Texto fornecido →
Preparando a viagem para as terras missioneiras (Brasil, Argentina e Paraguai) passei a ouvir um pouco mais do canto dos chamados sete povos das missões. Apesar de eu ter nascido no Rio Grande do Sul (Harmonia, então 3º distrito de Montenegro), eu só fui me envolver com a tradição gaúcha, bem mais tarde. A rigor, as regiões povoadas pelos imigrantes alemães e italianos, pouco tinham a ver com a tradição gaúcha. Na minha formação de seminário, também passamos longe, até da própria história do Rio Grande do Sul.
O LP de 1992 que serviu de inspiração para este post. Da minha coleção.
O LP de 1992 que serviu de inspiração para este post. Da minha coleção.
Deixei o Rio Grande muito cedo, buscando trabalho no Paraná (Umuarama - 1969). As rádios do Rio Grande (Guaíba e Gaúcha) me acompanharam. Nos anos 1980 até chegamos a fundar um Centro de Tradições Gaúchas nesta cidade. Hoje em Curitiba, me encanto com a música nativa do Rio Grande, com grande destaque para aquela que canta a herança missioneira. Mais particularmente lembro do pajeador Jayme Caetano Braun, que tinha um programa na rádio Guaíba, Brasil Grande do Sul, onde fazia uma verdadeira análise de conjuntura da realidade brasileira, com muita ironia e humor, sob a forma de pajeadas. Também tenho muito presente a música de Pedro Ortaça, um dos troncos da música missioneira. Ela tem muita profundidade e, ao mesmo tempo, é muito alegre. Também sempre ouvi a música de Noel Guarany e Cenair Maicá. Estes formam os quatro troncos da música missioneira.

Registros fornecidos →
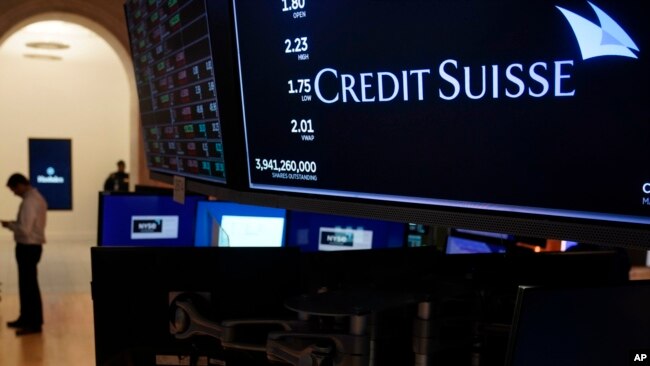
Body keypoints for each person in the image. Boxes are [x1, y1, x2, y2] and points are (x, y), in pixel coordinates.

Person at [1, 173, 47, 335]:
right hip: (32, 247)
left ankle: (32, 323)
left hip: (28, 247)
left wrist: (10, 225)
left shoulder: (29, 202)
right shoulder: (36, 198)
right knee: (28, 284)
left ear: (20, 184)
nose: (14, 193)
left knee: (28, 286)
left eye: (14, 189)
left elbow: (25, 230)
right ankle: (26, 318)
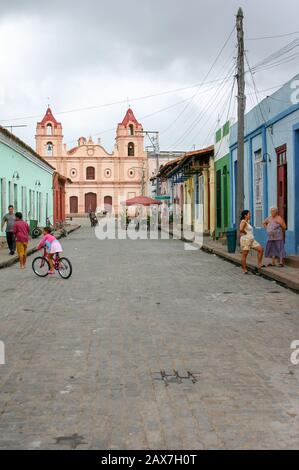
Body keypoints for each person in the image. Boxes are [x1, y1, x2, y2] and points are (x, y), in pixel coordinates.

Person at [240, 210, 264, 274]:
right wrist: (246, 233)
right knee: (245, 254)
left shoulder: (247, 222)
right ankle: (244, 269)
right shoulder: (243, 221)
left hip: (251, 240)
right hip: (246, 240)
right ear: (245, 215)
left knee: (260, 249)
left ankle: (259, 263)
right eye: (249, 214)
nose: (250, 215)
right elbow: (241, 229)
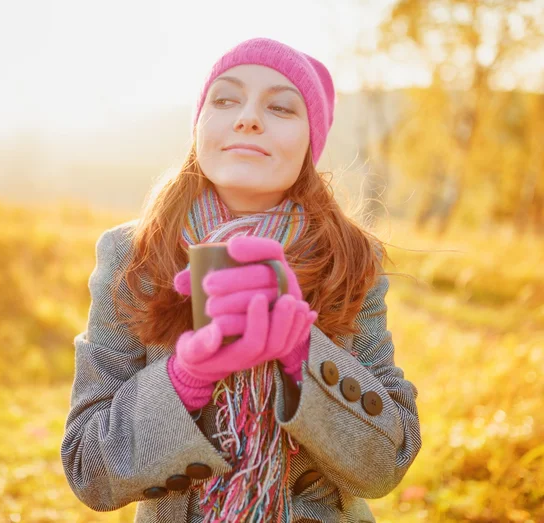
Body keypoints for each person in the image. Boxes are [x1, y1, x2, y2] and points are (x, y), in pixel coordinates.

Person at [60, 37, 422, 523]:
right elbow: (88, 470)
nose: (247, 117)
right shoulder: (133, 255)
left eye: (281, 107)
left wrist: (304, 356)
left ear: (309, 143)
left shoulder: (351, 259)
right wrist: (184, 379)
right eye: (225, 99)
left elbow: (386, 465)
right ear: (199, 126)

Item da tarefa 1 → Cite literalmente o trecho do texto fornecido que se inicia em "Deixei o Rio" e se encerra em "quatro troncos da música missioneira.".
Item da tarefa 2 → Traduza para o inglês a seguinte frase do texto fornecido: "Deixei o Rio Grande muito cedo, buscando trabalho no Paraná (Umuarama - 1969)."
Responda apenas com base no texto fornecido.

Resolução detalhada 1 →
Deixei o Rio Grande muito cedo, buscando trabalho no Paraná (Umuarama - 1969). As rádios do Rio Grande (Guaíba e Gaúcha) me acompanharam. Nos anos 1980 até chegamos a fundar um Centro de Tradições Gaúchas nesta cidade. Hoje em Curitiba, me encanto com a música nativa do Rio Grande, com grande destaque para aquela que canta a herança missioneira. Mais particularmente lembro do pajeador Jayme Caetano Braun, que tinha um programa na rádio Guaíba, Brasil Grande do Sul, onde fazia uma verdadeira análise de conjuntura da realidade brasileira, com muita ironia e humor, sob a forma de pajeadas. Também tenho muito presente a música de Pedro Ortaça, um dos troncos da música missioneira. Ela tem muita profundidade e, ao mesmo tempo, é muito alegre. Também sempre ouvi a música de Noel Guarany e Cenair Maicá. Estes formam os quatro troncos da música missioneira.

Resolução detalhada 2 → I left Rio Grande very early, looking for work in Paraná (Umuarama - 1969).